AIM OF THE EXERCISE:
In the material below, the lines from the one containing "Costs actually incurred" through the one containing "Ms. Payne and" are to be given again exactly, ends included, and no others.

◇ ◇ ◇ ◇ ◇

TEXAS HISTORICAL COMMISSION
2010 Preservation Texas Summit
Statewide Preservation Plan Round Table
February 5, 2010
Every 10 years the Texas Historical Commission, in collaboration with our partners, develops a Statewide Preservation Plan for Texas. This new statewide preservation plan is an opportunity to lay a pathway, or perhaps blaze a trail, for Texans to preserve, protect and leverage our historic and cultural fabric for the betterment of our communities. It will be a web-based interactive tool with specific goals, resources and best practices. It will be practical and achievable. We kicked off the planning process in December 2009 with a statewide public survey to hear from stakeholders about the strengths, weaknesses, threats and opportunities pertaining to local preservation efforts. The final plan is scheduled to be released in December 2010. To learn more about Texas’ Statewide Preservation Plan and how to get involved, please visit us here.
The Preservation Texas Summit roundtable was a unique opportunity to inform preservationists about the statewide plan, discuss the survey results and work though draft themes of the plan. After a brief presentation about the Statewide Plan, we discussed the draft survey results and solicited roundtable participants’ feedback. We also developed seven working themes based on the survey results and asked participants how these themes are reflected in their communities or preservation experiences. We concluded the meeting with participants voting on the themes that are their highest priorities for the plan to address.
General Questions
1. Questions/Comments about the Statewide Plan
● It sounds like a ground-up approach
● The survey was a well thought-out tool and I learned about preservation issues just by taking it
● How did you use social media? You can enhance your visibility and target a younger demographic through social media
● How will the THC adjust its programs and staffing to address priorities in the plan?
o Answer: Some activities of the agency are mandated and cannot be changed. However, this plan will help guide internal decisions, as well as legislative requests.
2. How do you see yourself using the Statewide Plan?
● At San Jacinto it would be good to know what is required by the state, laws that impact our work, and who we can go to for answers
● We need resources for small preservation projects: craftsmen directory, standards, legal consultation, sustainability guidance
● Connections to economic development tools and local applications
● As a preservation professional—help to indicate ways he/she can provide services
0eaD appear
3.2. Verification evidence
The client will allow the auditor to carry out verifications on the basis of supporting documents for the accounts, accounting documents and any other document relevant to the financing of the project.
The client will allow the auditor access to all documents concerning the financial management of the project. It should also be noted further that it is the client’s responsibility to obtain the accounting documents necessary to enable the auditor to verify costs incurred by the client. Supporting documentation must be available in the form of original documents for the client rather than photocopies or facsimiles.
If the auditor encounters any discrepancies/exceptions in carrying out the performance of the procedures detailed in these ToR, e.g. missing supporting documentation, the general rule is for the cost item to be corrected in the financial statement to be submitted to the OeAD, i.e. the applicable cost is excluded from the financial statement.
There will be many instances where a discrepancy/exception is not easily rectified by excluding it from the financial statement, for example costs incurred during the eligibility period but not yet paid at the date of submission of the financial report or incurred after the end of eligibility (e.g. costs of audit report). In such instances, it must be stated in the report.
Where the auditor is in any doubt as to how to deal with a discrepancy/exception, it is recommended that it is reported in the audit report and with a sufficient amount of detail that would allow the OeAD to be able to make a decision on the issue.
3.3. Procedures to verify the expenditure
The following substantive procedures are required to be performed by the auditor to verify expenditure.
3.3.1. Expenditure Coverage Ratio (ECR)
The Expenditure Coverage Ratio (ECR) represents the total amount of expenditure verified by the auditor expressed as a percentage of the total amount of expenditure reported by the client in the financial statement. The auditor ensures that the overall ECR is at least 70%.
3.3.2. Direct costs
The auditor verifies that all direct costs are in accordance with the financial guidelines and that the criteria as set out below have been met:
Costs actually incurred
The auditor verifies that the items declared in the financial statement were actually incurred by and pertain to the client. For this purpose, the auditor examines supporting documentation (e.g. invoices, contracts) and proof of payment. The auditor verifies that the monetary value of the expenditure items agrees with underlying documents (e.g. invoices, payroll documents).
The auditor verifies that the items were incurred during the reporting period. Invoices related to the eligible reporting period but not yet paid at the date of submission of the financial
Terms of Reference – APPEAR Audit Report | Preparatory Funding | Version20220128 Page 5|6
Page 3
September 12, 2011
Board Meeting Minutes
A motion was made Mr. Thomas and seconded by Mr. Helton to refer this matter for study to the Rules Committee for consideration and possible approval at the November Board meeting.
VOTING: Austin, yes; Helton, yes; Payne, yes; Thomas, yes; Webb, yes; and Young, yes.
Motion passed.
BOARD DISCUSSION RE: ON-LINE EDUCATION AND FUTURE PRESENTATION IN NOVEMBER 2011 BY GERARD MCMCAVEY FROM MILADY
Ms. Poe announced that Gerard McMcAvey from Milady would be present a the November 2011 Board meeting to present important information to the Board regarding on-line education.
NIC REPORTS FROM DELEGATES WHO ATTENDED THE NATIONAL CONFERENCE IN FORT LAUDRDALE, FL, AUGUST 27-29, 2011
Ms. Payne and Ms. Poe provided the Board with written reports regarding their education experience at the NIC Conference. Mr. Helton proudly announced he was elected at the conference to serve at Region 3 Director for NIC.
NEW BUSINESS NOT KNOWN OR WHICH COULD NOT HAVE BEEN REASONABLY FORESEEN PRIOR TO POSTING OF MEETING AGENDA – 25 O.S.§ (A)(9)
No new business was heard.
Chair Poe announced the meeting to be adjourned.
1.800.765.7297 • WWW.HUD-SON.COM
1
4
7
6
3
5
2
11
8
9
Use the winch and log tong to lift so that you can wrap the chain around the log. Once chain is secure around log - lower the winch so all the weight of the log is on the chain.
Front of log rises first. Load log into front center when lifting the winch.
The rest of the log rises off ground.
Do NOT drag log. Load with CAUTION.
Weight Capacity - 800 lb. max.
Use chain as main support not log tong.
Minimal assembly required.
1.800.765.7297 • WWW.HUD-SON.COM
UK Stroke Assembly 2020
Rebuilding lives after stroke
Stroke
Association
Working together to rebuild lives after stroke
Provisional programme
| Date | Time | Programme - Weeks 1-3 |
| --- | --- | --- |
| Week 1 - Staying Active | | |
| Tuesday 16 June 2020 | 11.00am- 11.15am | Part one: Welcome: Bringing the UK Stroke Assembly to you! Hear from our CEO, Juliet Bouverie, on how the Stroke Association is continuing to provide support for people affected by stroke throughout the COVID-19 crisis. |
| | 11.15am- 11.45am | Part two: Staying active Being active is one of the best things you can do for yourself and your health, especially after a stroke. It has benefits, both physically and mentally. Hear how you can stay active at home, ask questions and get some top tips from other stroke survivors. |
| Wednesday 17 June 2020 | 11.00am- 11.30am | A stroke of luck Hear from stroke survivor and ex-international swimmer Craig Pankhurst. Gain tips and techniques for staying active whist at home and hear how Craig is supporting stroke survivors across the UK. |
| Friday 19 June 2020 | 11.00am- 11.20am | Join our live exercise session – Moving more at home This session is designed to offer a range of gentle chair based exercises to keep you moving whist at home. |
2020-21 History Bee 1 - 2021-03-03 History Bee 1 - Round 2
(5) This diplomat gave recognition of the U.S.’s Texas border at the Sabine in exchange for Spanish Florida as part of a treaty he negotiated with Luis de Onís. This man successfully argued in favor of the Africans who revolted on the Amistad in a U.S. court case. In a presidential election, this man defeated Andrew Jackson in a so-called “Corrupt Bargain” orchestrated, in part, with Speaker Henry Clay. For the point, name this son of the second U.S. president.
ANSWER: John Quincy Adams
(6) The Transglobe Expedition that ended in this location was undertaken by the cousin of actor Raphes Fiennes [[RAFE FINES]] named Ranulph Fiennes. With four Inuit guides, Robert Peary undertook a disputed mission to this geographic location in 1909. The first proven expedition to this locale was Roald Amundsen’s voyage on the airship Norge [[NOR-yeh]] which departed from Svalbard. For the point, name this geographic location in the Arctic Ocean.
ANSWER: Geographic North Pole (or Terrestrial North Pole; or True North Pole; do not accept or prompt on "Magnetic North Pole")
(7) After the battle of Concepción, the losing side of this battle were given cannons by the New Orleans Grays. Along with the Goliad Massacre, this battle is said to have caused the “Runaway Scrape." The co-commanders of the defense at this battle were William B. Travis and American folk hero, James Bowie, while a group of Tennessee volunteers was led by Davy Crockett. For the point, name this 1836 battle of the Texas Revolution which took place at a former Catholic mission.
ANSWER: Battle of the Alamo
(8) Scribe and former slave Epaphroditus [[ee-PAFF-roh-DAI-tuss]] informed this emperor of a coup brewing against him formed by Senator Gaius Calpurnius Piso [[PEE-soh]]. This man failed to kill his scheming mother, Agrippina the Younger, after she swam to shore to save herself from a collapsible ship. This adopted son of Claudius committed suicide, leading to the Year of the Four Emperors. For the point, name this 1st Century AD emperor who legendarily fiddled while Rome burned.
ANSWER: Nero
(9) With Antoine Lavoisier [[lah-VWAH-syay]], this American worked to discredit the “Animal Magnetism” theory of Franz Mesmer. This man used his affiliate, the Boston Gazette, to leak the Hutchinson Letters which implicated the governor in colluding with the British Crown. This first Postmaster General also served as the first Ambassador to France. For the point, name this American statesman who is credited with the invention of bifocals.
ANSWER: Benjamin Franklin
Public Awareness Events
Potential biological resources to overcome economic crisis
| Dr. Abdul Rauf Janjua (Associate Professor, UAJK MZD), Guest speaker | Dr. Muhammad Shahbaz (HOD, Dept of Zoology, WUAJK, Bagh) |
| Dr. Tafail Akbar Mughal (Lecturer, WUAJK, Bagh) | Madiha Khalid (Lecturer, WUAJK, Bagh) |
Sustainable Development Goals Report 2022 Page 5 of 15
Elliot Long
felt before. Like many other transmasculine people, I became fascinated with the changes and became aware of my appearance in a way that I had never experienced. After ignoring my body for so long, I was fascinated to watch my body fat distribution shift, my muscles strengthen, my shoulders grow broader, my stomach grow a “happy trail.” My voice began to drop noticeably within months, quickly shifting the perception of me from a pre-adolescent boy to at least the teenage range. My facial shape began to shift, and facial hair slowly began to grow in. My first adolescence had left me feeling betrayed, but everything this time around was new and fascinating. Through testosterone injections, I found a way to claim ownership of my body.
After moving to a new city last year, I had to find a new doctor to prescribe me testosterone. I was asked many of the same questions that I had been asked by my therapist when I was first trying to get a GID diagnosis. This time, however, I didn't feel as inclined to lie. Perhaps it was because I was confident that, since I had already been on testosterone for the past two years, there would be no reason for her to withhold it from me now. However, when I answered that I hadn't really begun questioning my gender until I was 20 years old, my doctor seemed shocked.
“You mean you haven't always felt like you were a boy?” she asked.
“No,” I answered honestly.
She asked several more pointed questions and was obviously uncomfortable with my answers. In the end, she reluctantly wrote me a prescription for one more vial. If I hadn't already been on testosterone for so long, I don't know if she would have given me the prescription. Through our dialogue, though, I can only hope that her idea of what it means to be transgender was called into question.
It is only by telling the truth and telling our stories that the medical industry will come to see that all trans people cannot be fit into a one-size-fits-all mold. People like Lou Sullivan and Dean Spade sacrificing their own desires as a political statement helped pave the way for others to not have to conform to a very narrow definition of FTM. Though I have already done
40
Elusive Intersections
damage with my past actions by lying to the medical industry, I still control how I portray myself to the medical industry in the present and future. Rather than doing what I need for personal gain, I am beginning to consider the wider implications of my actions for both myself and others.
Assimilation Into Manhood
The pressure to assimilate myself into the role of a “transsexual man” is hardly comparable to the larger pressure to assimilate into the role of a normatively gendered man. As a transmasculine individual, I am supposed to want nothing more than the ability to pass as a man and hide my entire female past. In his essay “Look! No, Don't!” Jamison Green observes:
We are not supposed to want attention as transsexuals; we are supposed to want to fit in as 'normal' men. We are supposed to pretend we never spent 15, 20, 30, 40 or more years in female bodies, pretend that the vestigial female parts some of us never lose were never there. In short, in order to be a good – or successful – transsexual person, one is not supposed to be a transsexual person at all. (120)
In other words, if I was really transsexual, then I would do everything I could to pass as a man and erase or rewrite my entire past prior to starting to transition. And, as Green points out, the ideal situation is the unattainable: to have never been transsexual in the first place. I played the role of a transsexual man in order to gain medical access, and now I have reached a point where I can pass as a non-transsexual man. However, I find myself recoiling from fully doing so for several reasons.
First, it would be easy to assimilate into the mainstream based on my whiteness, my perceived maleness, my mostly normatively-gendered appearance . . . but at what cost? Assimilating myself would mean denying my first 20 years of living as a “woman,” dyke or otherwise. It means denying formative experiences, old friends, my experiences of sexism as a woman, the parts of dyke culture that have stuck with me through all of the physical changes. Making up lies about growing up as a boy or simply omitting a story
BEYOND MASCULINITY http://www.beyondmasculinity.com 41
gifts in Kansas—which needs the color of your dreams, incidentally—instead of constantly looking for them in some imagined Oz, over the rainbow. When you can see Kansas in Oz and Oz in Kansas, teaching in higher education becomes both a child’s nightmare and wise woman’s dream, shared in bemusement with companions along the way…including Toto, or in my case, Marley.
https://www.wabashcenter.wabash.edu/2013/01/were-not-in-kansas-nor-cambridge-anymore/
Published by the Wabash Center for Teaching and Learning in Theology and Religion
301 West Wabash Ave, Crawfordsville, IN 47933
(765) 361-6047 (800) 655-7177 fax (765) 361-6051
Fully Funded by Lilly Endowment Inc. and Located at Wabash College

◇ ◇ ◇ ◇ ◇

EXERCISE ANSWER:
Costs actually incurred
The auditor verifies that the items declared in the financial statement were actually incurred by and pertain to the client. For this purpose, the auditor examines supporting documentation (e.g. invoices, contracts) and proof of payment. The auditor verifies that the monetary value of the expenditure items agrees with underlying documents (e.g. invoices, payroll documents).
The auditor verifies that the items were incurred during the reporting period. Invoices related to the eligible reporting period but not yet paid at the date of submission of the financial
Terms of Reference – APPEAR Audit Report | Preparatory Funding | Version20220128 Page 5|6
Page 3
September 12, 2011
Board Meeting Minutes
A motion was made Mr. Thomas and seconded by Mr. Helton to refer this matter for study to the Rules Committee for consideration and possible approval at the November Board meeting.
VOTING: Austin, yes; Helton, yes; Payne, yes; Thomas, yes; Webb, yes; and Young, yes.
Motion passed.
BOARD DISCUSSION RE: ON-LINE EDUCATION AND FUTURE PRESENTATION IN NOVEMBER 2011 BY GERARD MCMCAVEY FROM MILADY
Ms. Poe announced that Gerard McMcAvey from Milady would be present a the November 2011 Board meeting to present important information to the Board regarding on-line education.
NIC REPORTS FROM DELEGATES WHO ATTENDED THE NATIONAL CONFERENCE IN FORT LAUDRDALE, FL, AUGUST 27-29, 2011
Ms. Payne and Ms. Poe provided the Board with written reports regarding their education experience at the NIC Conference. Mr. Helton proudly announced he was elected at the conference to serve at Region 3 Director for NIC.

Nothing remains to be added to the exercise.